YOASOBI「アイドル」はオリコン合算シングルランキングで現在までに116万ポイントを突破しており、King & Prince「Life goes on」やSnow Manタペストリー」を年間単位で上回るものと思われます。デジタルに強い曲がロングヒットすることでフィジカルセールスの影響力が強い複合指標ランキングでも中長期で勝ることを踏まえれば、デジタルの強化、未解禁作品や歌手の施策見直しの必要性がよく解るはずです。

 

 

最後に。このブログではフィジカルセールスについての考え方について、以前オリコン合算シングルランキングとビルボードジャパンソングチャートとを比較した際に述べており、今回あらためて掲載します。

フィジカルセールスの高さはコアファンの熱量の大きさに因る部分が徐々に大きくなっていますが、(コアファンが過度な負担を感じなければ)その結果としての売上枚数は評価可能とは考えます。ただし複合指標から成る音楽チャートにおいてはライト層の支持を獲得(すなわちコアファン向けキャンペーンに頼ることなくストリーミング等デジタルでヒット)し、フィジカルセールスでバックアップするのが理想形というのが私見です。

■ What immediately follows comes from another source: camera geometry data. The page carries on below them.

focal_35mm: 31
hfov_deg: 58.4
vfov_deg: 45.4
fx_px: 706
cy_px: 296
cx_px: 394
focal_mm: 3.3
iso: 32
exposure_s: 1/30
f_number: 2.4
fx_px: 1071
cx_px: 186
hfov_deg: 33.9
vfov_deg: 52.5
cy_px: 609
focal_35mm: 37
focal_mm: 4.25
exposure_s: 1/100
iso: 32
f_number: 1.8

フィジカルセールスが日本独特且つ旧態依然のやり方である、もしくはフィジカルセールス指標を複合指標の音楽チャートから外すべきという声があるならば、それら声には完全には賛同しかねます(なお後者については指標自体のウエイトを下げる必要があると考え、理由は以前提示しています→こちら)。フィジカルはデジタルの補完的な役割として位置付けるのが最善と考えるに、すべての歌手がデジタルできちんと挑むこと、デジタル未解禁歌手や芸能事務所側を業界全体で説得することが必要です。

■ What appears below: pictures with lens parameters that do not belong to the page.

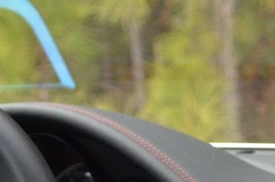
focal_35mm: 217
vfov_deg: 5.8
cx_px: 336
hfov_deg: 9.4
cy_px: 603
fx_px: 1654
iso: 1600
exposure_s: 1/160
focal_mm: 20
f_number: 2.8
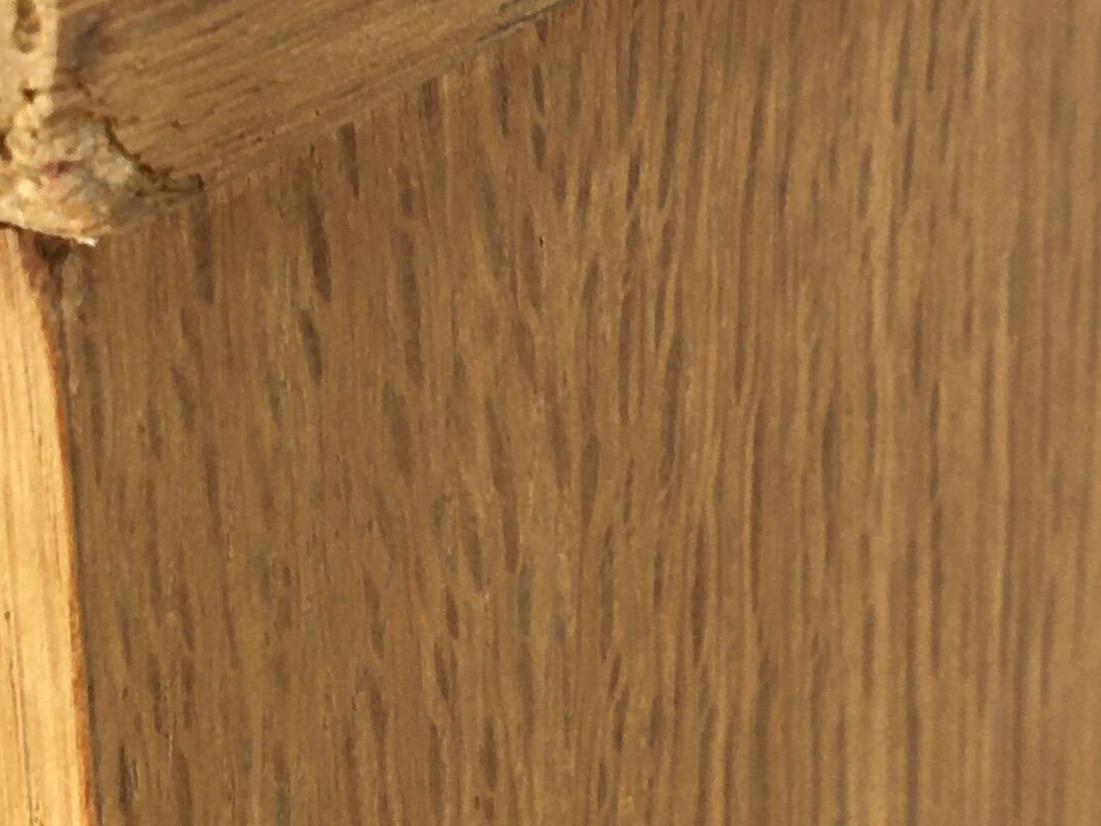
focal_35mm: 108
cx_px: 790
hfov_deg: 18.1
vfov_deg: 13.6
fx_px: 3435
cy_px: 191
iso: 25
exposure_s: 1/180
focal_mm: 4.15
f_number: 2.2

チャートポリシーが変わらないままのオリコンや、デジタル未解禁を続ける歌手側を説得してきたか、そのプロセスを開示することをエンタテインメント業界側に対し切望します。そのプロセスが見えることで、業界全体の改善がより速まるかもしれません。

この考え方が完全に正しいとは限らないかもしれませんが、ビルボードジャパンソングチャートが真の社会的ヒットの鑑と成ってきていることは間違いありません。提示した考え方やビルボードジャパンのチャートがより広く認知浸透すること、歌手側がデジタルに明るくなりオリコンが合算ランキングに対するスタンスを適宜見直すこと、そしてエンタテインメント業界全体が足並みを揃えるべく積極的に改善することを願います。